In fact, both sides are right: there are benefits and drawbacks both to using fluoride.
Fluoride functions by stopping, and in some cases even reversing, the process of tooth decay. The Canadian Dental Association strongly recommends that everyone use fluoridated toothpaste.
Fluoride also has an antibacterial effect. With continual exposure to fluoride, teeth actually become stronger and can ward off damage from foods that turn acidic by the presence of certain bacteria, such as carbohydrates, or from foods that are in fact truly acidic.
However, fluoride intake should be monitored in children under the age of six. A dentist will guide the child and his parents as to the right amount and method of the fluoride intake for the child’s particular needs.

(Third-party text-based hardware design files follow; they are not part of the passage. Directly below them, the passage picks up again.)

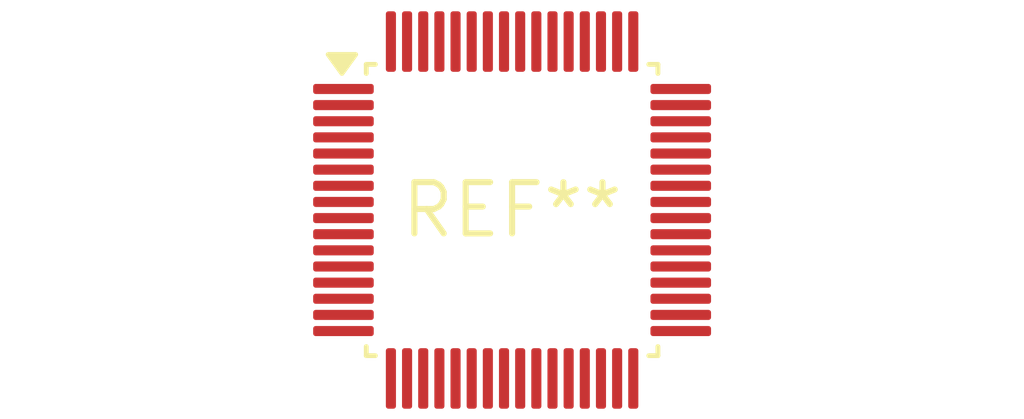
<source format=kicad_pcb>
(kicad_pcb (version 20240108) (generator pcbnew)

  (general
    (thickness 1.6)
  )

  (paper "A4")
  (layers
    (0 "F.Cu" signal)
    (31 "B.Cu" signal)
    (32 "B.Adhes" user "B.Adhesive")
    (33 "F.Adhes" user "F.Adhesive")
    (34 "B.Paste" user)
    (35 "F.Paste" user)
    (36 "B.SilkS" user "B.Silkscreen")
    (37 "F.SilkS" user "F.Silkscreen")
    (38 "B.Mask" user)
    (39 "F.Mask" user)
    (40 "Dwgs.User" user "User.Drawings")
    (41 "Cmts.User" user "User.Comments")
    (42 "Eco1.User" user "User.Eco1")
    (43 "Eco2.User" user "User.Eco2")
    (44 "Edge.Cuts" user)
    (45 "Margin" user)
    (46 "B.CrtYd" user "B.Courtyard")
    (47 "F.CrtYd" user "F.Courtyard")
    (48 "B.Fab" user)
    (49 "F.Fab" user)
    (50 "User.1" user)
    (51 "User.2" user)
    (52 "User.3" user)
    (53 "User.4" user)
    (54 "User.5" user)
    (55 "User.6" user)
    (56 "User.7" user)
    (57 "User.8" user)
    (58 "User.9" user)
  )

  (setup
    (pad_to_mask_clearance 0)
    (pcbplotparams
      (layerselection 0x00010fc_ffffffff)
      (plot_on_all_layers_selection 0x0000000_00000000)
      (disableapertmacros false)
      (usegerberextensions false)
      (usegerberattributes false)
      (usegerberadvancedattributes false)
      (creategerberjobfile false)
      (dashed_line_dash_ratio 12.000000)
      (dashed_line_gap_ratio 3.000000)
      (svgprecision 4)
      (plotframeref false)
      (viasonmask false)
      (mode 1)
      (useauxorigin false)
      (hpglpennumber 1)
      (hpglpenspeed 20)
      (hpglpendiameter 15.000000)
      (dxfpolygonmode false)
      (dxfimperialunits false)
      (dxfusepcbnewfont false)
      (psnegative false)
      (psa4output false)
      (plotreference false)
      (plotvalue false)
      (plotinvisibletext false)
      (sketchpadsonfab false)
      (subtractmaskfromsilk false)
      (outputformat 1)
      (mirror false)
      (drillshape 1)
      (scaleselection 1)
      (outputdirectory "")
    )
  )

  (net 0 "")

  (footprint "LQFP-64_7x7mm_P0.4mm" (layer "F.Cu") (at 0 0))

)

</source>
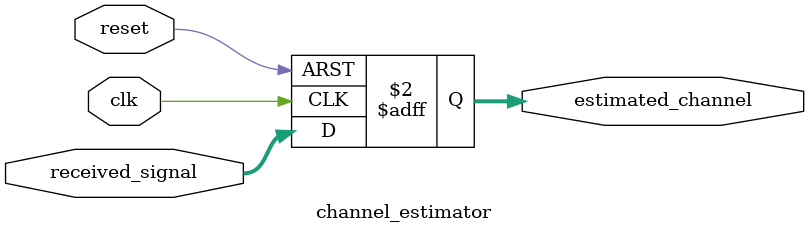
<source format=v>
module channel_estimator (
    input clk,
    input reset,
    input [15:0] received_signal,
    output reg [15:0] estimated_channel
);

always @(posedge clk or posedge reset) begin
    if (reset) begin
        estimated_channel <= 0;
    end else begin
        estimated_channel <= received_signal; 
    end
end

endmodule

</source>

It is essential that fluoride not be overused; in excess, it leeches out the calcium in teeth, which actually accelerates the demineralization process and eventually causes tooth decay. Particularly important is to watch children as they brush to make sure they don’t make a habit of swallowing their toothpaste. During the formation of adult teeth, extensive fluoride intake will cause white spots to appear on the surface of the new teeth. These spots are where the enamel has weakened and chipped away.